■ WORK TO BE COMPLETED:
Below are entries to be transcribed exactly; exclude the pictures from the copy.

■ DATASET RECORDS:

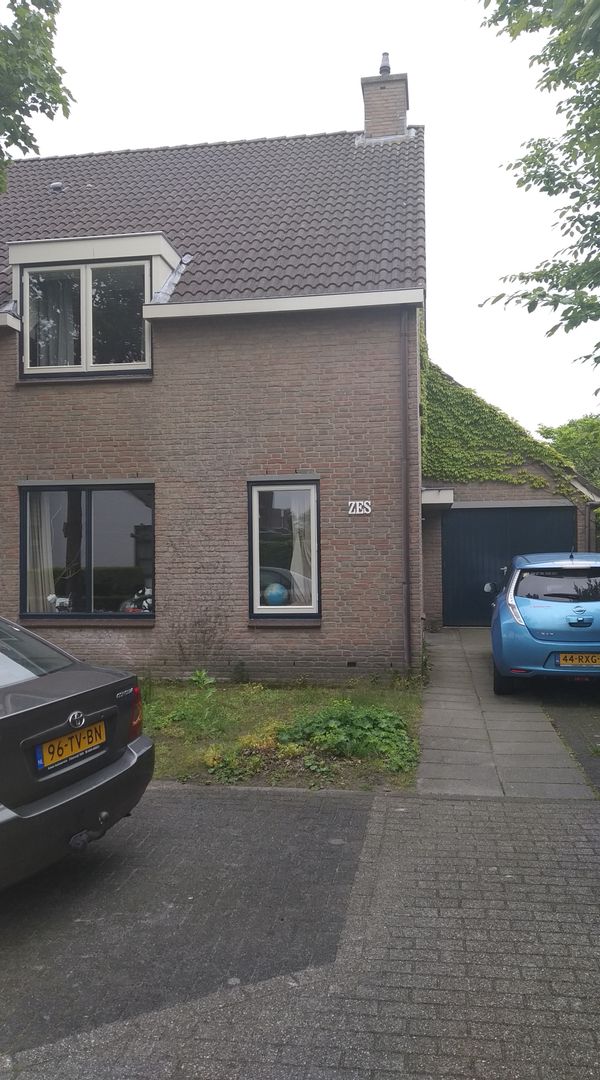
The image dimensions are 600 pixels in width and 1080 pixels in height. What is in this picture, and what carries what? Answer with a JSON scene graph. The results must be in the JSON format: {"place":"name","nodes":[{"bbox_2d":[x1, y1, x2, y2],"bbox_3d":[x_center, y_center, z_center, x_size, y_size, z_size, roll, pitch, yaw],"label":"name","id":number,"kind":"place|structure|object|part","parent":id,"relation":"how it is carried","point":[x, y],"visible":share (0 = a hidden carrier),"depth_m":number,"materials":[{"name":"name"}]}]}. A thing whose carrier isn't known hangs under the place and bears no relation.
{"place":"outdoors","nodes":[
{"label":"outdoors","id":0,"kind":"place"},
{"bbox_2d":[0,89,428,684],"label":"brick house","id":1,"kind":"structure","parent":0,"point":[207,343],"depth_m":9.80,"materials":[{"name":"brick"}]},
{"bbox_2d":[49,181,64,192],"bbox_3d":[-4.040,-5.824,12.358,0.264,0.263,0.264,-1,0,9],"label":"roof vent","id":2,"kind":"object","parent":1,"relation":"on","point":[57,185],"visible":0.78,"depth_m":12.28,"materials":[{"name":"metal"}]},
{"bbox_2d":[18,480,154,619],"bbox_3d":[-2.752,0.076,9.734,2.160,2.059,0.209,-1,0,9],"label":"window","id":3,"kind":"structure","parent":1,"relation":"in","point":[90,589],"depth_m":9.75,"materials":[{"name":"glass"}]},
{"bbox_2d":[26,493,55,612],"bbox_3d":[-3.567,0.084,10.095,0.744,1.928,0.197,-1,0,9],"label":"curtain","id":4,"kind":"object","parent":3,"relation":"in","point":[28,513],"visible":0.46,"depth_m":10.08,"materials":[{"name":"white fabric"}]},
{"bbox_2d":[47,593,72,612],"bbox_3d":[-3.219,0.875,10.064,0.508,0.319,0.270,-1,0,9],"label":"figurine","id":5,"kind":"object","parent":3,"relation":"in","point":[51,597],"visible":0.69,"depth_m":10.00,"materials":[{"name":"white"}]},
{"bbox_2d":[120,586,151,613],"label":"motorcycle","id":6,"kind":"object","parent":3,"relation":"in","point":[131,610],"visible":0.45,"depth_m":9.50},
{"bbox_2d":[8,231,184,377],"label":"dormer","id":7,"kind":"structure","parent":1,"relation":"on","point":[129,242],"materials":[{"name":"white paint"}]},
{"bbox_2d":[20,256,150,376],"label":"dormer window","id":8,"kind":"structure","parent":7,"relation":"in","point":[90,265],"depth_m":9.97,"materials":[{"name":"clear glass"}]},
{"bbox_2d":[27,269,79,367],"bbox_3d":[-3.441,-3.049,10.359,0.925,1.558,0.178,-1,0,9],"label":"curtain","id":9,"kind":"object","parent":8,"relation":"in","point":[67,338],"visible":0.33,"depth_m":10.32,"materials":[{"name":"fabric"}]},
{"bbox_2d":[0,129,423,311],"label":"tiled roof","id":10,"kind":"structure","parent":1,"relation":"on","point":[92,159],"depth_m":10.88,"materials":[{"name":"grey tile"}]},
{"bbox_2d":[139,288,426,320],"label":"gutter","id":11,"kind":"object","parent":1,"relation":"attached to","point":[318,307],"visible":0.93,"depth_m":9.07,"materials":[{"name":"white"}]},
{"bbox_2d":[248,477,319,619],"bbox_3d":[-0.165,0.088,9.295,0.972,1.999,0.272,-1,0,9],"label":"window","id":12,"kind":"structure","parent":1,"relation":"in","point":[256,572],"depth_m":9.34,"materials":[{"name":"glass"}]},
{"bbox_2d":[263,582,288,605],"bbox_3d":[-0.311,0.730,9.459,0.379,0.425,0.366,-1,0,9],"label":"globe","id":13,"kind":"object","parent":12,"relation":"in","point":[273,593],"visible":0.87,"depth_m":9.34,"materials":[{"name":"blue plastic"}]},
{"bbox_2d":[289,491,314,604],"bbox_3d":[0.037,0.092,9.520,0.625,1.694,0.303,-1,0,9],"label":"curtain","id":14,"kind":"object","parent":12,"relation":"in","point":[299,560],"visible":0.43,"depth_m":9.49,"materials":[{"name":"white fabric"}]},
{"bbox_2d":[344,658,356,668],"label":"air vent","id":15,"kind":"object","parent":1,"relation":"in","point":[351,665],"visible":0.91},
{"bbox_2d":[348,499,371,515],"bbox_3d":[0.757,-0.411,9.289,0.341,0.185,0.049,-1,0,9],"label":"house number","id":16,"kind":"object","parent":1,"relation":"attached to","point":[353,505],"visible":0.97,"depth_m":9.28,"materials":[{"name":"white"}]},
{"bbox_2d":[360,51,409,141],"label":"chimney","id":17,"kind":"object","parent":1,"relation":"on","point":[367,122],"visible":0.67,"depth_m":13.20,"materials":[{"name":"brick"}]},
{"bbox_2d":[379,52,391,74],"bbox_3d":[1.564,-8.698,13.619,0.218,0.487,0.227,-1,0,9],"label":"chimney pot","id":18,"kind":"object","parent":17,"relation":"on","point":[380,69],"visible":0.59,"depth_m":13.56,"materials":[{"name":"metal"}]},
{"bbox_2d":[400,308,412,673],"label":"drainpipe","id":19,"kind":"object","parent":1,"relation":"attached to","point":[408,562],"visible":0.94,"depth_m":9.43,"materials":[{"name":"metal"}]},
{"bbox_2d":[141,675,423,793],"label":"lawn","id":20,"kind":"structure","parent":0,"point":[267,709],"materials":[{"name":"green plant"}]},
{"bbox_2d":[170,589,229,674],"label":"shrub","id":21,"kind":"object","parent":20,"relation":"on","point":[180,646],"visible":0.94,"depth_m":9.20,"materials":[{"name":"plant"}]},
{"bbox_2d":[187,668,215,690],"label":"plant","id":22,"kind":"object","parent":20,"relation":"on","point":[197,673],"visible":0.88,"depth_m":8.52,"materials":[{"name":"green plant"}]},
{"bbox_2d":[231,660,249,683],"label":"small plant","id":23,"kind":"object","parent":20,"relation":"on","point":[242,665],"visible":0.97,"depth_m":8.96,"materials":[{"name":"green plant"}]},
{"bbox_2d":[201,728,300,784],"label":"plants","id":24,"kind":"object","parent":20,"relation":"on","point":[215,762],"visible":0.7,"depth_m":5.72,"materials":[{"name":"plant"}]},
{"bbox_2d":[279,701,419,773],"bbox_3d":[0.436,1.610,6.241,1.368,0.440,1.078,-1,0,9],"label":"shrub","id":25,"kind":"object","parent":20,"relation":"on","point":[365,730],"visible":0.81,"depth_m":6.16,"materials":[{"name":"green plant"}]},
{"bbox_2d":[0,782,599,1079],"label":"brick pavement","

■ ANSWER SECTION:
The image dimensions are 600 pixels in width and 1080 pixels in height. What is in this picture, and what carries what? Answer with a JSON scene graph. The results must be in the JSON format: {"place":"name","nodes":[{"bbox_2d":[x1, y1, x2, y2],"bbox_3d":[x_center, y_center, z_center, x_size, y_size, z_size, roll, pitch, yaw],"label":"name","id":number,"kind":"place|structure|object|part","parent":id,"relation":"how it is carried","point":[x, y],"visible":share (0 = a hidden carrier),"depth_m":number,"materials":[{"name":"name"}]}]}. A thing whose carrier isn't known hangs under the place and bears no relation.
{"place":"outdoors","nodes":[
{"label":"outdoors","id":0,"kind":"place"},
{"bbox_2d":[0,89,428,684],"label":"brick house","id":1,"kind":"structure","parent":0,"point":[207,343],"depth_m":9.80,"materials":[{"name":"brick"}]},
{"bbox_2d":[49,181,64,192],"bbox_3d":[-4.040,-5.824,12.358,0.264,0.263,0.264,-1,0,9],"label":"roof vent","id":2,"kind":"object","parent":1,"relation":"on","point":[57,185],"visible":0.78,"depth_m":12.28,"materials":[{"name":"metal"}]},
{"bbox_2d":[18,480,154,619],"bbox_3d":[-2.752,0.076,9.734,2.160,2.059,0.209,-1,0,9],"label":"window","id":3,"kind":"structure","parent":1,"relation":"in","point":[90,589],"depth_m":9.75,"materials":[{"name":"glass"}]},
{"bbox_2d":[26,493,55,612],"bbox_3d":[-3.567,0.084,10.095,0.744,1.928,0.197,-1,0,9],"label":"curtain","id":4,"kind":"object","parent":3,"relation":"in","point":[28,513],"visible":0.46,"depth_m":10.08,"materials":[{"name":"white fabric"}]},
{"bbox_2d":[47,593,72,612],"bbox_3d":[-3.219,0.875,10.064,0.508,0.319,0.270,-1,0,9],"label":"figurine","id":5,"kind":"object","parent":3,"relation":"in","point":[51,597],"visible":0.69,"depth_m":10.00,"materials":[{"name":"white"}]},
{"bbox_2d":[120,586,151,613],"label":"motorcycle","id":6,"kind":"object","parent":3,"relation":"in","point":[131,610],"visible":0.45,"depth_m":9.50},
{"bbox_2d":[8,231,184,377],"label":"dormer","id":7,"kind":"structure","parent":1,"relation":"on","point":[129,242],"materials":[{"name":"white paint"}]},
{"bbox_2d":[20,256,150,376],"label":"dormer window","id":8,"kind":"structure","parent":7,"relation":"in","point":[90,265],"depth_m":9.97,"materials":[{"name":"clear glass"}]},
{"bbox_2d":[27,269,79,367],"bbox_3d":[-3.441,-3.049,10.359,0.925,1.558,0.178,-1,0,9],"label":"curtain","id":9,"kind":"object","parent":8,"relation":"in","point":[67,338],"visible":0.33,"depth_m":10.32,"materials":[{"name":"fabric"}]},
{"bbox_2d":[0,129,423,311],"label":"tiled roof","id":10,"kind":"structure","parent":1,"relation":"on","point":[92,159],"depth_m":10.88,"materials":[{"name":"grey tile"}]},
{"bbox_2d":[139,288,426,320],"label":"gutter","id":11,"kind":"object","parent":1,"relation":"attached to","point":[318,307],"visible":0.93,"depth_m":9.07,"materials":[{"name":"white"}]},
{"bbox_2d":[248,477,319,619],"bbox_3d":[-0.165,0.088,9.295,0.972,1.999,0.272,-1,0,9],"label":"window","id":12,"kind":"structure","parent":1,"relation":"in","point":[256,572],"depth_m":9.34,"materials":[{"name":"glass"}]},
{"bbox_2d":[263,582,288,605],"bbox_3d":[-0.311,0.730,9.459,0.379,0.425,0.366,-1,0,9],"label":"globe","id":13,"kind":"object","parent":12,"relation":"in","point":[273,593],"visible":0.87,"depth_m":9.34,"materials":[{"name":"blue plastic"}]},
{"bbox_2d":[289,491,314,604],"bbox_3d":[0.037,0.092,9.520,0.625,1.694,0.303,-1,0,9],"label":"curtain","id":14,"kind":"object","parent":12,"relation":"in","point":[299,560],"visible":0.43,"depth_m":9.49,"materials":[{"name":"white fabric"}]},
{"bbox_2d":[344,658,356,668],"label":"air vent","id":15,"kind":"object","parent":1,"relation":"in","point":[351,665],"visible":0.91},
{"bbox_2d":[348,499,371,515],"bbox_3d":[0.757,-0.411,9.289,0.341,0.185,0.049,-1,0,9],"label":"house number","id":16,"kind":"object","parent":1,"relation":"attached to","point":[353,505],"visible":0.97,"depth_m":9.28,"materials":[{"name":"white"}]},
{"bbox_2d":[360,51,409,141],"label":"chimney","id":17,"kind":"object","parent":1,"relation":"on","point":[367,122],"visible":0.67,"depth_m":13.20,"materials":[{"name":"brick"}]},
{"bbox_2d":[379,52,391,74],"bbox_3d":[1.564,-8.698,13.619,0.218,0.487,0.227,-1,0,9],"label":"chimney pot","id":18,"kind":"object","parent":17,"relation":"on","point":[380,69],"visible":0.59,"depth_m":13.56,"materials":[{"name":"metal"}]},
{"bbox_2d":[400,308,412,673],"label":"drainpipe","id":19,"kind":"object","parent":1,"relation":"attached to","point":[408,562],"visible":0.94,"depth_m":9.43,"materials":[{"name":"metal"}]},
{"bbox_2d":[141,675,423,793],"label":"lawn","id":20,"kind":"structure","parent":0,"point":[267,709],"materials":[{"name":"green plant"}]},
{"bbox_2d":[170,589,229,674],"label":"shrub","id":21,"kind":"object","parent":20,"relation":"on","point":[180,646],"visible":0.94,"depth_m":9.20,"materials":[{"name":"plant"}]},
{"bbox_2d":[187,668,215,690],"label":"plant","id":22,"kind":"object","parent":20,"relation":"on","point":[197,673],"visible":0.88,"depth_m":8.52,"materials":[{"name":"green plant"}]},
{"bbox_2d":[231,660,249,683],"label":"small plant","id":23,"kind":"object","parent":20,"relation":"on","point":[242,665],"visible":0.97,"depth_m":8.96,"materials":[{"name":"green plant"}]},
{"bbox_2d":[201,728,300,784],"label":"plants","id":24,"kind":"object","parent":20,"relation":"on","point":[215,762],"visible":0.7,"depth_m":5.72,"materials":[{"name":"plant"}]},
{"bbox_2d":[279,701,419,773],"bbox_3d":[0.436,1.610,6.241,1.368,0.440,1.078,-1,0,9],"label":"shrub","id":25,"kind":"object","parent":20,"relation":"on","point":[365,730],"visible":0.81,"depth_m":6.16,"materials":[{"name":"green plant"}]},
{"bbox_2d":[0,782,599,1079],"label":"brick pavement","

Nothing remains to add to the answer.